With the qualifying match out of the way, the team is now looking ahead to nationals, scheduled for March 12 and 13 at Texas Christian University in Fort Worth, Texas. “The plan is to shoot hard for the next couple of weeks, then taper in the week before competition,” Petersen said.

This year’s national competition promises to be a close one between the second-ranked Nanooks and the nation-leading West Virginia Mountaineers. Alaska’s only match loss this year came at the Mountaineers’ hands, but the Nooks are optimistic about their chances in Texas.
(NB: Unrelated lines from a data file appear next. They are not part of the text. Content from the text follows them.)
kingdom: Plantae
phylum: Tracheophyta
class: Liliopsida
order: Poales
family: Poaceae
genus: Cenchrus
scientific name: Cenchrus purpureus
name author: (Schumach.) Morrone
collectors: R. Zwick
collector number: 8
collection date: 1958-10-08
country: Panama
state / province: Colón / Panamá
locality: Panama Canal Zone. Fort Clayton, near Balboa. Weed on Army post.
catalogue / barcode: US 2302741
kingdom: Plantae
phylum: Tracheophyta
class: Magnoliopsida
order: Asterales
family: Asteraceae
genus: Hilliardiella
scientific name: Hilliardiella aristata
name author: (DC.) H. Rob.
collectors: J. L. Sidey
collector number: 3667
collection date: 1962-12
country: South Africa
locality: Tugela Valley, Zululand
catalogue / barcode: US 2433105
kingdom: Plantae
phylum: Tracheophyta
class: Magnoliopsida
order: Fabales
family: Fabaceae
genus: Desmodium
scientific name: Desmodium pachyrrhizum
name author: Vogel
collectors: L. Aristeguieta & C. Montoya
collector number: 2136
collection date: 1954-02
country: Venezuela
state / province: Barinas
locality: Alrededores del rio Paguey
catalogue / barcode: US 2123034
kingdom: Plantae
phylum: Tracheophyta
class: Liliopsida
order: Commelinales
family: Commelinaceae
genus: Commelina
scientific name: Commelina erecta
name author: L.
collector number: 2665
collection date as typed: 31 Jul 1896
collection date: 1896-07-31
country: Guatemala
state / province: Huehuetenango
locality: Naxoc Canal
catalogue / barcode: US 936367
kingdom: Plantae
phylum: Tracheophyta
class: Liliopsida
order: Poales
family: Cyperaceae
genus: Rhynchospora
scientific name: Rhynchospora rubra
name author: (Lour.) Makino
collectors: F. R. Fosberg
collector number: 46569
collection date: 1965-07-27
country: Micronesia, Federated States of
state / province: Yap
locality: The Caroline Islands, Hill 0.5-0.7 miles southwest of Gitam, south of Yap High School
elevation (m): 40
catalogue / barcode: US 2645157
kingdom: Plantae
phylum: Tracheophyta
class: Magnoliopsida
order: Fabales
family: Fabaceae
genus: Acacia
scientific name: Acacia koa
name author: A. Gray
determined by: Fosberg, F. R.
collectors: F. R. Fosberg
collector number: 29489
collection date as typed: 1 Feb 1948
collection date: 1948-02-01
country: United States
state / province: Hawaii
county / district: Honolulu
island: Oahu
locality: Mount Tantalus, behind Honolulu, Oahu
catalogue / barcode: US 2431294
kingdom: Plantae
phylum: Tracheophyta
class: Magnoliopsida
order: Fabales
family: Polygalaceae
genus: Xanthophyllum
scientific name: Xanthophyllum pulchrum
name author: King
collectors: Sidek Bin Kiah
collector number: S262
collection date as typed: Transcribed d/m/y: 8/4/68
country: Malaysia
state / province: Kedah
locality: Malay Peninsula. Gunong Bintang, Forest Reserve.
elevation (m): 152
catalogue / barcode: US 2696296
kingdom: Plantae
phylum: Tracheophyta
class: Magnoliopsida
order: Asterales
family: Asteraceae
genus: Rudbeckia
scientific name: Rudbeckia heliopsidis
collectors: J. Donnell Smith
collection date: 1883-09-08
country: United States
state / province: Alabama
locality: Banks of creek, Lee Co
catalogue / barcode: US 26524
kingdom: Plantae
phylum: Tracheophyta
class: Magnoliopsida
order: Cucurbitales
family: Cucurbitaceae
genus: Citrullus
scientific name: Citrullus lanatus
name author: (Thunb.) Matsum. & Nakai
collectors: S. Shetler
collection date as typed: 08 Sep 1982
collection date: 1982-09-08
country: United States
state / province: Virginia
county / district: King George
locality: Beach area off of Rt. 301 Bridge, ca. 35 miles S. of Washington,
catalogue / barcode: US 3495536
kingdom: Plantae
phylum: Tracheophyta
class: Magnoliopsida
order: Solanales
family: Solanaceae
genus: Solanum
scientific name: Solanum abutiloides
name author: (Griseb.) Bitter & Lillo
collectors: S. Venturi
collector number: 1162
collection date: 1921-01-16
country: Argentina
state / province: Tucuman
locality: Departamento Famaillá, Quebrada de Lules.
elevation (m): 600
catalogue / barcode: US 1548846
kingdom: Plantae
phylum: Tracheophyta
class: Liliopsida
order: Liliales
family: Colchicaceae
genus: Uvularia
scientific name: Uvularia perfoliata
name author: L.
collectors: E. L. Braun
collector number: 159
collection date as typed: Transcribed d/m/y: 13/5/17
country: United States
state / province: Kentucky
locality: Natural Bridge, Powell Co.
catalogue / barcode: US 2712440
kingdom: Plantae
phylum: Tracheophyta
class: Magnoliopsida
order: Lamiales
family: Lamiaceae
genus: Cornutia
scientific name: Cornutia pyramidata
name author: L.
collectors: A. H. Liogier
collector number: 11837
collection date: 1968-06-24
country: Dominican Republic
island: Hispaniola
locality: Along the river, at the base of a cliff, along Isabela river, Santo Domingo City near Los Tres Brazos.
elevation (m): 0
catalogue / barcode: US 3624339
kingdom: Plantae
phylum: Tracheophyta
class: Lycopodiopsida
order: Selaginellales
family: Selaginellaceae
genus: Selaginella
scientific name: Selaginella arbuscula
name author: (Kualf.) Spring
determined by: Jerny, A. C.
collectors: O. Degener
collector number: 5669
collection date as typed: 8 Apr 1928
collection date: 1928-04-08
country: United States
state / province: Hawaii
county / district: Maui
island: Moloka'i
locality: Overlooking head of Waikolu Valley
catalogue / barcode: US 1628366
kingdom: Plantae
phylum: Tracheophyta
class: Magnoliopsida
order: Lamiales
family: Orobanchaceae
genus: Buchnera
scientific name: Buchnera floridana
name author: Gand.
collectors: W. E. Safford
West Virginia will be without its strongest shooter, Nicco Campriani, a transfer student who is opting to shoot at the European Championships instead of NCAA Nationals. “They’re going to take a 20-30 point hit right there,” Galligan said.

The Mountaineers and other teams will remain potent threats, however, and the Nanooks know it. “There are a lot of good teams out there,” Galligan said. “Kentucky can always put up a big score, and TCU is huge in air gun. They’re also at home, so that will be an advantage for them.”

Petersen agreed, recalling the Alaska squad’s shocking fourth-place finish last year, when the usually dominant Nanooks were defeated by West Virginia, Kentucky, and Jacksonville. “It’s probably good to have a little humility going in,” she said. “Anything can happen.”